И еще одно соображение. Сразу после высылки Солженицын высказал мысль, что цель всякой эмиграции — возвращение в Россию. Это сразу вызвало напряжение в эмигрантских кругах, к тому времени давно уже переставших чувствовать себя “не в изгнании, а в послании”. Судить за это нельзя, но и разные цели определяют разный ритм жизни людей. Поразительным образом в Солженицыне сочеталось стремление вернуться на родину (к счастью, сбывшееся) с желанием выполнить завет своего героя Глеба Нержина и воссоздать утраченное прошлое, “еще теплое”. Для о. Александра прошлое России было уже холодным. Поэтому он раздражается даже оттого, что Солженицын предлагает эмигрантам писать мемуары. Как всякий американец, о. Александр — человек настоящего. Но надо ли говорить, какое значение имеет сегодняшний фонд “Русское зарубежье” для России, в библиотеке которого занимают достойное место труды о. Александра, включая и опубликованные издательством “Русский путь” “Дневники”…

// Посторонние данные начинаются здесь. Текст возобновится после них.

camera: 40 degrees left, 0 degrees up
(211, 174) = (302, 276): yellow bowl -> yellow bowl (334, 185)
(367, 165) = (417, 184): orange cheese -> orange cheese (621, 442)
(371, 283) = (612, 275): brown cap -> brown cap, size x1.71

В предисловии к книге “Евхаристия. Таинство Царства”, написанном за месяц до безвременной его кончины, о. Александр писал: “И если хоть часть того, что я хочу сказать, дойдет до России, и если хоть в чем-то окажется полезной, я буду считать, с благодарностью Богу, дело мое исполненным”7.

Слава Богу, труды о. Александра до России дошли, можно сказать, ежегодно издаются и переиздаются, и дело его, конечно же, исполнено. “Дневники” о. Александра лишний раз напоминают о том, как “широк человек”, сложен, какие причудливые извивы совершает он в своих душевных странствиях и как он значителен, если на всех путях своих его ведет чувство радости и благодарения, не изменившее о. Александру за три недели до смерти, как явствует из его последней проповеди 24 ноября 1983 года: “Всякий, кто способен благодарить, достоин спасения и вечной радости”8.

Борис Любимов.

 

1 Шмеман Александр, прот. Литургия и жизнь. М., 2002, стр. 154.

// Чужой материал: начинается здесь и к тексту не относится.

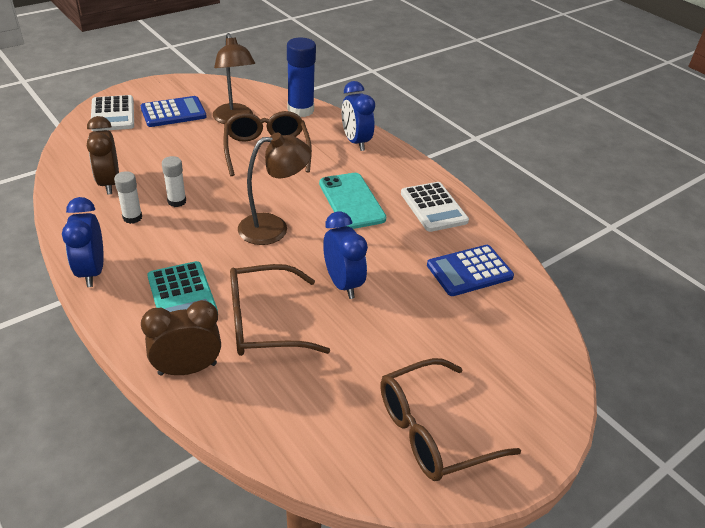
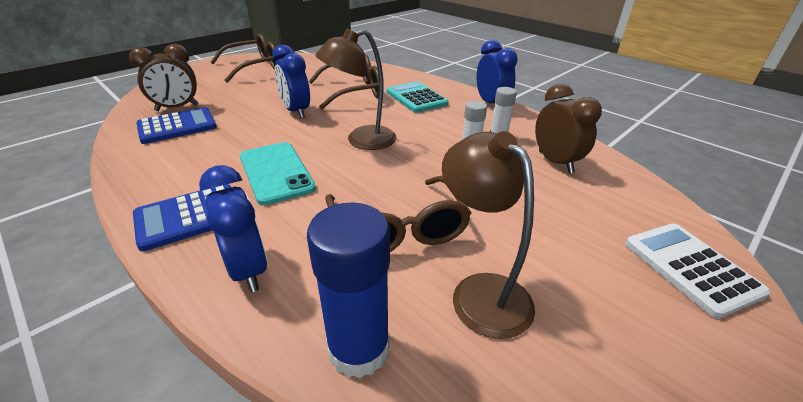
camera: 175 degrees right, 5 degrees down
(173, 113) = (601, 290): blue calculator -> blue calculator (189, 217)
(187, 369) = (393, 75): brown clock -> brown clock (177, 108)
(433, 207) = (174, 176): white calculator -> none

2 “Христианин это тот, кто — куда бы он ни направил свой взор, повсюду находит Христа и радуется, и эта радость преображает все его человеческие планы, решения, поступки и всю его жизнь превращает в миссию: в возвращение мира Тому, кто есть Жизнь мира” (Шмеман Александр, прот. За жизнь мира. N. Y., 1991, стр. 103.

3 Шмеман Александр, прот. Исторический путь православия. Paris, 1985, стр. 7, 8.

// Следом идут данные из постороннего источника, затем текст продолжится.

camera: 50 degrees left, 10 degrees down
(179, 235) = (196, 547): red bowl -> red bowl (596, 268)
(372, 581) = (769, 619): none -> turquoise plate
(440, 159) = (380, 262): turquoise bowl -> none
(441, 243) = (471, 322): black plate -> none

4 Шмеман Александр, прот. Исторический путь православия. Paris, 1985, стр. 244.

5 Шмеман Александр, прот. Введение в литургическое богословие. М., 1996, стр. 245 — 246.

6 Справедливости ради надо заметить, что, судя по “Дневникам”, о. Александр читает не только “третьесортных” французов, но и Леона Блуа, Габриэля Марселя, Франсуа Мориака, Жака Маритена, Эммануэля Мунье — цвет французской религиозной мысли XX века. (Примеч. от редакции И. Роднянской.)

7 Шмеман Александр, прот. Евхаристия. Таинство Царства. М., 1992, стр. 5.

8 См. иное впечатление о “Дневниках” о. А. Шмемана в “Книжной полке” Майи Кучерской (“Новый мир”, 2005, № 4). (Примеч. ред.)